2016年5月27日、ストロートマンは2014 FIFAワールドカップとUEFA EURO 2016予選の全期間を欠場した後、2年ぶりに国際試合に復帰した。彼はアイルランドとの親善試合に先発出場し、70分間プレーした後、マルコ・ファン・ヒンケルと交代した。

5. プレースタイル
ストロートマンは身長186 cm、体重78 kgの長身でフィジカルが強く、戦術的に賢明な左利きの選手であり、ダイナミックで粘り強いタックル、優れた視野、技術、ボールコントロール能力も兼ね備えていた。
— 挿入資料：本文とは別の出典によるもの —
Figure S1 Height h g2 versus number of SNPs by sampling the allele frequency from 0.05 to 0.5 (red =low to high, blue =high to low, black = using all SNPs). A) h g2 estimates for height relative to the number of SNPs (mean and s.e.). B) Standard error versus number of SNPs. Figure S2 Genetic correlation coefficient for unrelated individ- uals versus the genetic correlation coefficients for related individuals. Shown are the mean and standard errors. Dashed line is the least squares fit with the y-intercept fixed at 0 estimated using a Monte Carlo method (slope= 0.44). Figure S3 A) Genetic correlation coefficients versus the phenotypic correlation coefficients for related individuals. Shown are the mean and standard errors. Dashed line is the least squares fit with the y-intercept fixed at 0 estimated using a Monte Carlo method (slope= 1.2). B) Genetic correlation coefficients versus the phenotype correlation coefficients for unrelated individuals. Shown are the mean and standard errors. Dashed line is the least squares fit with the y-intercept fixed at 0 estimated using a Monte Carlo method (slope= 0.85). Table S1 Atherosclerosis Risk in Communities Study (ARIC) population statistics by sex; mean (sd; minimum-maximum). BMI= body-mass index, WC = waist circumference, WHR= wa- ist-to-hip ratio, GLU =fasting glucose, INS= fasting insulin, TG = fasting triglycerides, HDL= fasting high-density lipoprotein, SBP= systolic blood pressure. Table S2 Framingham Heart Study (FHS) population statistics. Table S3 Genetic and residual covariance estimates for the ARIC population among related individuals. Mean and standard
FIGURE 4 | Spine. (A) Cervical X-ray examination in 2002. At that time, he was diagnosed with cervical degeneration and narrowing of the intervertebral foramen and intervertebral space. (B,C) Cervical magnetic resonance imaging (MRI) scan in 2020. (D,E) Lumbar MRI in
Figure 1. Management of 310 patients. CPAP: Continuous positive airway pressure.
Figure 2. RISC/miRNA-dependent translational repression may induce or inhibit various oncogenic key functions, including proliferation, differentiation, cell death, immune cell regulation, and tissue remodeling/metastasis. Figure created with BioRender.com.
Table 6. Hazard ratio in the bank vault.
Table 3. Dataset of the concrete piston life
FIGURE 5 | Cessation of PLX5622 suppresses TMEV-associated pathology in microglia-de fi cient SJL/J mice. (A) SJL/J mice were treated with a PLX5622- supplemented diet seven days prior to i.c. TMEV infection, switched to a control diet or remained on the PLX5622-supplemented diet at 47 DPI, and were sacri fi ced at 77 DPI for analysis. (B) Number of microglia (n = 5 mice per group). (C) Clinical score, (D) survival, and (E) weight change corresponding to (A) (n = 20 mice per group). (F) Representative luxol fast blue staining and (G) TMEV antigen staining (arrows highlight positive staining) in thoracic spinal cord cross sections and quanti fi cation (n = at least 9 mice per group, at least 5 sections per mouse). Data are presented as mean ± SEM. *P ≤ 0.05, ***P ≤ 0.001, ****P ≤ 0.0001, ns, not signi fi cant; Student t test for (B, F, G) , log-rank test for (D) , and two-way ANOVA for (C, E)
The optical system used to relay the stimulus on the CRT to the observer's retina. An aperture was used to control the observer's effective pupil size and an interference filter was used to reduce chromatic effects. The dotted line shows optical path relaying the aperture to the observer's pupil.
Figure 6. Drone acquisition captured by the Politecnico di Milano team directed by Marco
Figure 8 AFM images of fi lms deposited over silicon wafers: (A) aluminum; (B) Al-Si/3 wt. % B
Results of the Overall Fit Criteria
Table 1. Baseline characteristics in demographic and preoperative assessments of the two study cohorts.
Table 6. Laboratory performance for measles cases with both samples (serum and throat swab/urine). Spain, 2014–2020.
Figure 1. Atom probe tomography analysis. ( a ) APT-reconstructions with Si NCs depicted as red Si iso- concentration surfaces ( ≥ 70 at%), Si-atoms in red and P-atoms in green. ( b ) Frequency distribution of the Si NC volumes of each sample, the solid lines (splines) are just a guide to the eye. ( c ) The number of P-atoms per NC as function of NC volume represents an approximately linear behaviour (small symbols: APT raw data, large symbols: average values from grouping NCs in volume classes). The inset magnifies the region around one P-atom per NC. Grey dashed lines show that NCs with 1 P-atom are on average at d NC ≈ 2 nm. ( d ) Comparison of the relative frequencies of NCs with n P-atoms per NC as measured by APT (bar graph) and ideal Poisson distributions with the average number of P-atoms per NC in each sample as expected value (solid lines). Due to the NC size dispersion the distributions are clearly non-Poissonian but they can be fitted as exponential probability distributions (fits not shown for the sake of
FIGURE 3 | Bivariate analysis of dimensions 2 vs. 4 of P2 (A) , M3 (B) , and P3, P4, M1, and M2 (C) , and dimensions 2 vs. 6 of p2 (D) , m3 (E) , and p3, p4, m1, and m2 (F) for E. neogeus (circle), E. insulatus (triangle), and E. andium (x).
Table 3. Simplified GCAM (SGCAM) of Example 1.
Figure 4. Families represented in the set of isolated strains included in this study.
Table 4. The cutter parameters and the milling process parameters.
その幅広いスキルから「現代的な」ミッドフィールダーと評された。
彼は主にセントラルミッドフィールダーまたは守備的ミッドフィールダーとして起用され、その運動量、ボール奪取能力、攻撃と守備の両面で貢献できる能力から、ボックス・トゥ・ボックス・ミッドフィールダーやメッツァーラの役割を担うことが多かった。また、パスレンジの広さ、状況認識能力、ボールを奪い返した後にチームメイトに得点機会を創出する能力から、レジスタ(ディープライン・プレーメーカー)としても活躍した。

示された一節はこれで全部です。